Saved data entries
------------------------------------------------------------------------
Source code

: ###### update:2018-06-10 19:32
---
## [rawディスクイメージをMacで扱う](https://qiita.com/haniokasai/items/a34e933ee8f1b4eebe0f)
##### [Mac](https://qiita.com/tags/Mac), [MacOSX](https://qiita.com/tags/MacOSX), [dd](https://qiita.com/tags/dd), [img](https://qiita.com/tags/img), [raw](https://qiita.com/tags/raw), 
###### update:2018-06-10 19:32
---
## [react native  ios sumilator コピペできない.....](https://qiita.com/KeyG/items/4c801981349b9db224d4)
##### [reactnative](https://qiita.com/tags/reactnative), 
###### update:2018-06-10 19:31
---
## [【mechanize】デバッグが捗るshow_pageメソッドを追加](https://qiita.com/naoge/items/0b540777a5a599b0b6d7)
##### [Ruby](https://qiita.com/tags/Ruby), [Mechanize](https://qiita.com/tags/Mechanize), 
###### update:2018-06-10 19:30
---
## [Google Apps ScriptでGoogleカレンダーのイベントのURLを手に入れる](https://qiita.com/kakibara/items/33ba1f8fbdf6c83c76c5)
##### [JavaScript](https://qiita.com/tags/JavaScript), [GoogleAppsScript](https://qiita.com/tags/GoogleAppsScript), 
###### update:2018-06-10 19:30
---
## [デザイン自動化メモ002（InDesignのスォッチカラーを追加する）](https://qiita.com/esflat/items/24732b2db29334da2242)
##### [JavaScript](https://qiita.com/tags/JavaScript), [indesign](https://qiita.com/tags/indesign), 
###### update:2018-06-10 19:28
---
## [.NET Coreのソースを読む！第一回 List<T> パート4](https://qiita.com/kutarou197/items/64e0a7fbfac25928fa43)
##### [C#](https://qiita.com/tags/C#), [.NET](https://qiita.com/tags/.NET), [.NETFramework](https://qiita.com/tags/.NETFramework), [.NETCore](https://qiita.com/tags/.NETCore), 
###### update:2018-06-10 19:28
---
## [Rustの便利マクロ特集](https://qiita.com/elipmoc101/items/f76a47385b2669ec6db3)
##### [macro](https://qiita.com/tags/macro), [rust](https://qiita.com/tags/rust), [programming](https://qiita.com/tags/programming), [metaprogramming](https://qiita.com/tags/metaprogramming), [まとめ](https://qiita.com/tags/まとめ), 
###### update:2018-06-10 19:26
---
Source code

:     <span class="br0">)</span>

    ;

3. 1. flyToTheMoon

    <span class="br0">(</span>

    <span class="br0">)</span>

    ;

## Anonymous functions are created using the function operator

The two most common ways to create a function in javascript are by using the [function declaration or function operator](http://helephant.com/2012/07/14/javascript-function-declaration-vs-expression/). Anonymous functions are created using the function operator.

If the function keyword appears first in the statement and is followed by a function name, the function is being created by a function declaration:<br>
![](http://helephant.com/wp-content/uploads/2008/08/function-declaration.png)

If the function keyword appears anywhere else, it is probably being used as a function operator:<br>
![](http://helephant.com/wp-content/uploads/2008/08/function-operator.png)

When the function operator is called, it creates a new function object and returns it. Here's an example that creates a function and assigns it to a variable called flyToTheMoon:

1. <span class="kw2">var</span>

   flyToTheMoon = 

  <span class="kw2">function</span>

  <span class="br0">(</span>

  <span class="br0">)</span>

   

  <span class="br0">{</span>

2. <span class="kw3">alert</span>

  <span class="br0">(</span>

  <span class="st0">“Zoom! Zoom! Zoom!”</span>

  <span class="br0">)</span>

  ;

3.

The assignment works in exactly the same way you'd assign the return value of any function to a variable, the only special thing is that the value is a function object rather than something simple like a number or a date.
------------------------------------------------------------------------
Every line that contains the string "content" should be returned from the data.

- [OUTPUT FOR THIS TASK]
![](http://helephant.com/wp-content/uploads/2008/08/function-declaration.png)
![](http://helephant.com/wp-content/uploads/2008/08/function-operator.png)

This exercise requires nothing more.